Re: [PATCH RFC bpf-next v1 0/8] Pinning bpf objects outside bpffs

Hao Luo <haoluo@xxxxxxxxxx> · Mon, 10 Jan 2022 10:55:54 -0800

On Fri, Jan 7, 2022 at 11:25 AM <sdf@xxxxxxxxxx> wrote:
>
> On 01/07, Hao Luo wrote:
> > On Thu, Jan 6, 2022 at 3:03 PM <sdf@xxxxxxxxxx> wrote:
> > >
> > > On 01/06, Hao Luo wrote:
> > > > Bpffs is a pseudo file system that persists bpf objects. Previously
> > > > bpf objects can only be pinned in bpffs, this patchset extends pinning
> > > > to allow bpf objects to be pinned (or exposed) to other file systems.
> > >
> > > > In particular, this patchset allows pinning bpf objects in kernfs.
> > This
> > > > creates a new file entry in the kernfs file system and the created
> > file
> > > > is able to reference the bpf object. By doing so, bpf can be used to
> > > > customize the file's operations, such as seq_show.
> > >
> > > > As a concrete usecase of this feature, this patchset introduces a
> > > > simple new program type called 'bpf_view', which can be used to format
> > > > a seq file by a kernel object's state. By pinning a bpf_view program
> > > > into a cgroup directory, userspace is able to read the cgroup's state
> > > > from file in a format defined by the bpf program.
> > >
> > > > Different from bpffs, kernfs doesn't have a callback when a kernfs
> > node
> > > > is freed, which is problem if we allow the kernfs node to hold an
> > extra
> > > > reference of the bpf object, because there is no chance to dec the
> > > > object's refcnt. Therefore the kernfs node created by pinning doesn't
> > > > hold reference of the bpf object. The lifetime of the kernfs node
> > > > depends on the lifetime of the bpf object. Rather than "pinning in
> > > > kernfs", it is "exposing to kernfs". We require the bpf object to be
> > > > pinned in bpffs first before it can be pinned in kernfs. When the
> > > > object is unpinned from bpffs, their kernfs nodes will be removed
> > > > automatically. This somehow treats a pinned bpf object as a persistent
> > > > "device".
> > >
> > > > We rely on fsnotify to monitor the inode events in bpffs. A new
> > function
> > > > bpf_watch_inode() is introduced. It allows registering a callback
> > > > function at inode destruction. For the kernfs case, a callback that
> > > > removes kernfs node is registered at the destruction of bpffs inodes.
> > > > For other file systems such as sockfs, bpf_watch_inode() can monitor
> > the
> > > > destruction of sockfs inodes and the created file entry can hold the
> > bpf
> > > > object's reference. In this case, it is truly "pinning".
> > >
> > > > File operations other than seq_show can also be implemented using bpf.
> > > > For example, bpf may be of help for .poll and .mmap in kernfs.
> > >
> > > This looks awesome!
> > >
> > > One thing I don't understand is: why did go through the pinning
> > > interface VS regular attach/detach? IOW, why not allow regular
> > > sys_bpf(BPF_PROG_ATTACH, prog_id, cgroup_id) and attach to the cgroup
> > > (which, in turn, creates the kernfs nodes). Seems like this way you can
> > drop
> > > the requirement on the object being pinned in the bpffs first?
>
> > Thanks Stan.
>
> > Yeah, the attach/detach approach is definitely another option. IIUC,
> > in comparison to pinning, does attach/detach only work for cgroups?
>
> attach has target_fd argument that, in theory, can be whatever. We can
> add support for different fd types.
>

I see. With attach API, are we also able to specify some attributes
for the attachment? For example, a property that we may want is: let
descendent cgroups inherit their parent cgroup's programs.

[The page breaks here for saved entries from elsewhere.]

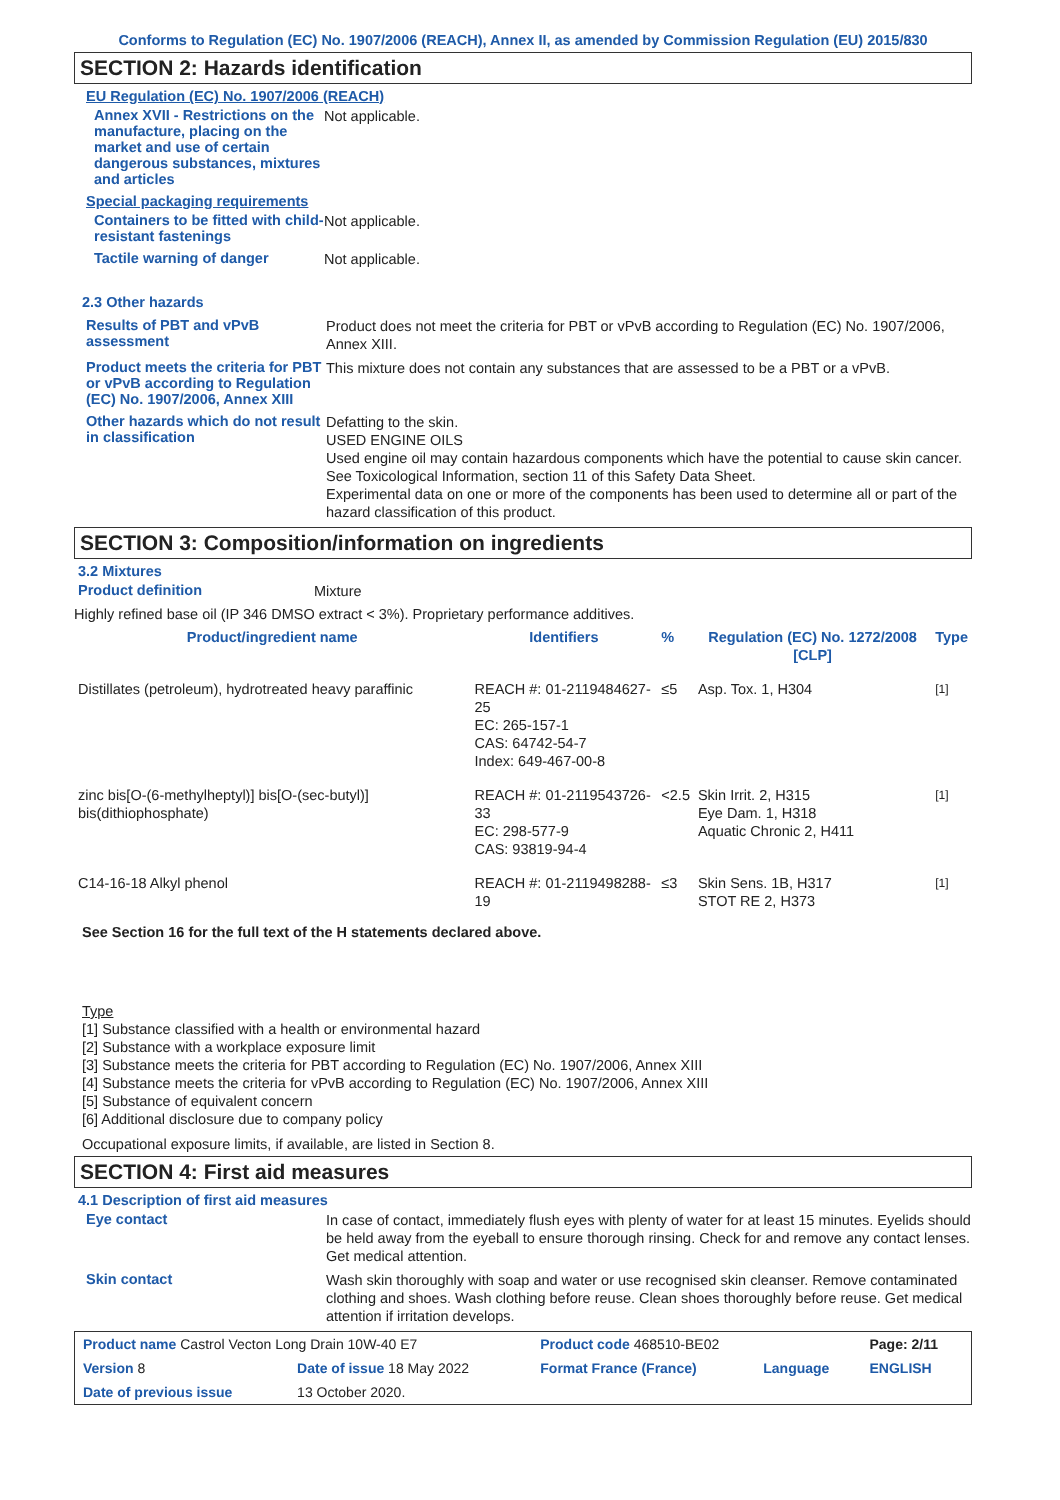Conforms to Regulation (EC) No. 1907/2006 (REACH), Annex II, as amended by Commission Regulation (EU) 2015/830
SECTION 2: Hazards identification
EU Regulation (EC) No. 1907/2006 (REACH)
Annex XVII - Restrictions on the manufacture, placing on the market and use of certain dangerous substances, mixtures and articles
Not applicable.
Special packaging requirements
Containers to be fitted with child-resistant fastenings
Not applicable.
Tactile warning of danger
Not applicable.
2.3 Other hazards
Results of PBT and vPvB assessment
Product does not meet the criteria for PBT or vPvB according to Regulation (EC) No. 1907/2006, Annex XIII.
Product meets the criteria for PBT or vPvB according to Regulation (EC) No. 1907/2006, Annex XIII
This mixture does not contain any substances that are assessed to be a PBT or a vPvB.
Other hazards which do not result in classification
Defatting to the skin.
USED ENGINE OILS
Used engine oil may contain hazardous components which have the potential to cause skin cancer.
See Toxicological Information, section 11 of this Safety Data Sheet.
Experimental data on one or more of the components has been used to determine all or part of the hazard classification of this product.
SECTION 3: Composition/information on ingredients
3.2 Mixtures
Product definition
Mixture
Highly refined base oil (IP 346 DMSO extract < 3%). Proprietary performance additives.
| Product/ingredient name | Identifiers | % | Regulation (EC) No. 1272/2008 [CLP] | Type |
| --- | --- | --- | --- | --- |
| Distillates (petroleum), hydrotreated heavy paraffinic | REACH #: 01-2119484627-25 EC: 265-157-1 CAS: 64742-54-7 Index: 649-467-00-8 | ≤5 | Asp. Tox. 1, H304 | <sup>[1]</sup> |
| zinc bis[O-(6-methylheptyl)] bis[O-(sec-butyl)] bis(dithiophosphate) | REACH #: 01-2119543726-33 EC: 298-577-9 CAS: 93819-94-4 | <2.5 | Skin Irrit. 2, H315 Eye Dam. 1, H318 Aquatic Chronic 2, H411 | <sup>[1]</sup> |
| C14-16-18 Alkyl phenol | REACH #: 01-2119498288-19 | ≤3 | Skin Sens. 1B, H317 STOT RE 2, H373 | <sup>[1]</sup> |
See Section 16 for the full text of the H statements declared above.
Type
[1] Substance classified with a health or environmental hazard
[2] Substance with a workplace exposure limit
[3] Substance meets the criteria for PBT according to Regulation (EC) No. 1907/2006, Annex XIII
[4] Substance meets the criteria for vPvB according to Regulation (EC) No. 1907/2006, Annex XIII
[5] Substance of equivalent concern
[6] Additional disclosure due to company policy
Occupational exposure limits, if available, are listed in Section 8.
SECTION 4: First aid measures
4.1 Description of first aid measures
Eye contact
In case of contact, immediately flush eyes with plenty of water for at least 15 minutes. Eyelids should be held away from the eyeball to ensure thorough rinsing. Check for and remove any contact lenses. Get medical attention.
Skin contact
Wash skin thoroughly with soap and water or use recognised skin cleanser. Remove contaminated clothing and shoes. Wash clothing before reuse. Clean shoes thoroughly before reuse. Get medical attention if irritation develops.
| Product name Castrol Vecton Long Drain 10W-40 E7 | | Product code 468510-BE02 | | Page: 2/11 |
| Version 8 | Date of issue 18 May 2022 | Format France (France) | Language | ENGLISH |
| Date of previous issue | 13 October 2020. | | | |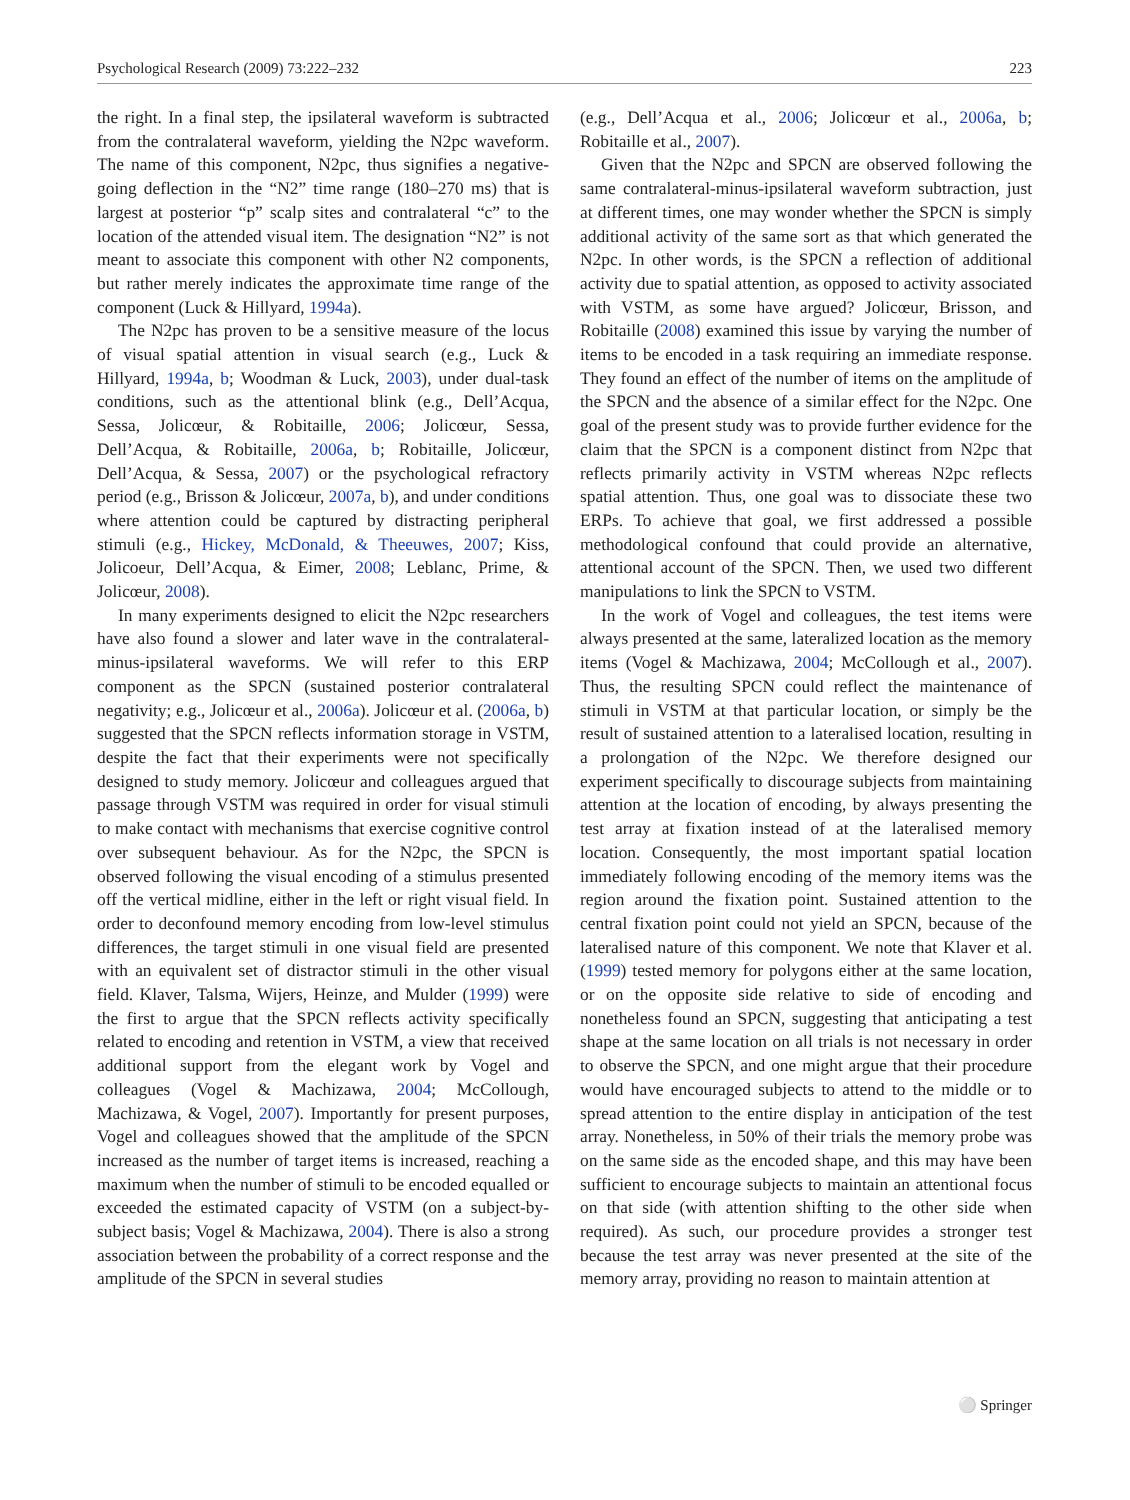Psychological Research (2009) 73:222–232 223
the right. In a final step, the ipsilateral waveform is subtracted from the contralateral waveform, yielding the N2pc waveform. The name of this component, N2pc, thus signifies a negative-going deflection in the “N2” time range (180–270 ms) that is largest at posterior “p” scalp sites and contralateral “c” to the location of the attended visual item. The designation “N2” is not meant to associate this component with other N2 components, but rather merely indicates the approximate time range of the component (Luck & Hillyard, 1994a).
The N2pc has proven to be a sensitive measure of the locus of visual spatial attention in visual search (e.g., Luck & Hillyard, 1994a, b; Woodman & Luck, 2003), under dual-task conditions, such as the attentional blink (e.g., Dell’Acqua, Sessa, Jolicœur, & Robitaille, 2006; Jolicœur, Sessa, Dell’Acqua, & Robitaille, 2006a, b; Robitaille, Jolicœur, Dell’Acqua, & Sessa, 2007) or the psychological refractory period (e.g., Brisson & Jolicœur, 2007a, b), and under conditions where attention could be captured by distracting peripheral stimuli (e.g., Hickey, McDonald, & Theeuwes, 2007; Kiss, Jolicoeur, Dell’Acqua, & Eimer, 2008; Leblanc, Prime, & Jolicœur, 2008).
In many experiments designed to elicit the N2pc researchers have also found a slower and later wave in the contralateral-minus-ipsilateral waveforms. We will refer to this ERP component as the SPCN (sustained posterior contralateral negativity; e.g., Jolicœur et al., 2006a). Jolicœur et al. (2006a, b) suggested that the SPCN reflects information storage in VSTM, despite the fact that their experiments were not specifically designed to study memory. Jolicœur and colleagues argued that passage through VSTM was required in order for visual stimuli to make contact with mechanisms that exercise cognitive control over subsequent behaviour. As for the N2pc, the SPCN is observed following the visual encoding of a stimulus presented off the vertical midline, either in the left or right visual field. In order to deconfound memory encoding from low-level stimulus differences, the target stimuli in one visual field are presented with an equivalent set of distractor stimuli in the other visual field. Klaver, Talsma, Wijers, Heinze, and Mulder (1999) were the first to argue that the SPCN reflects activity specifically related to encoding and retention in VSTM, a view that received additional support from the elegant work by Vogel and colleagues (Vogel & Machizawa, 2004; McCollough, Machizawa, & Vogel, 2007). Importantly for present purposes, Vogel and colleagues showed that the amplitude of the SPCN increased as the number of target items is increased, reaching a maximum when the number of stimuli to be encoded equalled or exceeded the estimated capacity of VSTM (on a subject-by-subject basis; Vogel & Machizawa, 2004). There is also a strong association between the probability of a correct response and the amplitude of the SPCN in several studies
(e.g., Dell’Acqua et al., 2006; Jolicœur et al., 2006a, b; Robitaille et al., 2007).
Given that the N2pc and SPCN are observed following the same contralateral-minus-ipsilateral waveform subtraction, just at different times, one may wonder whether the SPCN is simply additional activity of the same sort as that which generated the N2pc. In other words, is the SPCN a reflection of additional activity due to spatial attention, as opposed to activity associated with VSTM, as some have argued? Jolicœur, Brisson, and Robitaille (2008) examined this issue by varying the number of items to be encoded in a task requiring an immediate response. They found an effect of the number of items on the amplitude of the SPCN and the absence of a similar effect for the N2pc. One goal of the present study was to provide further evidence for the claim that the SPCN is a component distinct from N2pc that reflects primarily activity in VSTM whereas N2pc reflects spatial attention. Thus, one goal was to dissociate these two ERPs. To achieve that goal, we first addressed a possible methodological confound that could provide an alternative, attentional account of the SPCN. Then, we used two different manipulations to link the SPCN to VSTM.
In the work of Vogel and colleagues, the test items were always presented at the same, lateralized location as the memory items (Vogel & Machizawa, 2004; McCollough et al., 2007). Thus, the resulting SPCN could reflect the maintenance of stimuli in VSTM at that particular location, or simply be the result of sustained attention to a lateralised location, resulting in a prolongation of the N2pc. We therefore designed our experiment specifically to discourage subjects from maintaining attention at the location of encoding, by always presenting the test array at fixation instead of at the lateralised memory location. Consequently, the most important spatial location immediately following encoding of the memory items was the region around the fixation point. Sustained attention to the central fixation point could not yield an SPCN, because of the lateralised nature of this component. We note that Klaver et al. (1999) tested memory for polygons either at the same location, or on the opposite side relative to side of encoding and nonetheless found an SPCN, suggesting that anticipating a test shape at the same location on all trials is not necessary in order to observe the SPCN, and one might argue that their procedure would have encouraged subjects to attend to the middle or to spread attention to the entire display in anticipation of the test array. Nonetheless, in 50% of their trials the memory probe was on the same side as the encoded shape, and this may have been sufficient to encourage subjects to maintain an attentional focus on that side (with attention shifting to the other side when required). As such, our procedure provides a stronger test because the test array was never presented at the site of the memory array, providing no reason to maintain attention at
⚪ Springer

> > Pinning may be used on other file systems, sockfs, sysfs or resctrl.
> > But I don't know whether this generality is welcome and implementing
> > seq_show is the only concrete use case I can think of right now. If
> > people think the ability of creating files in other subsystems is not
> > good, I'd be happy to take a look at the attach/detach approach and
> > that may be the right way.
>
> The reason I started thinking about attach/detach is because of clunky
> unlink that you have to do (aka echo "rm" > file). IMO, having standard
> attach/detach is a much more clear. But I might be missing some
> complexity associated with non-cgroup filesystems.

Oh, I see. Looks good. Let me play with it before sending the next version.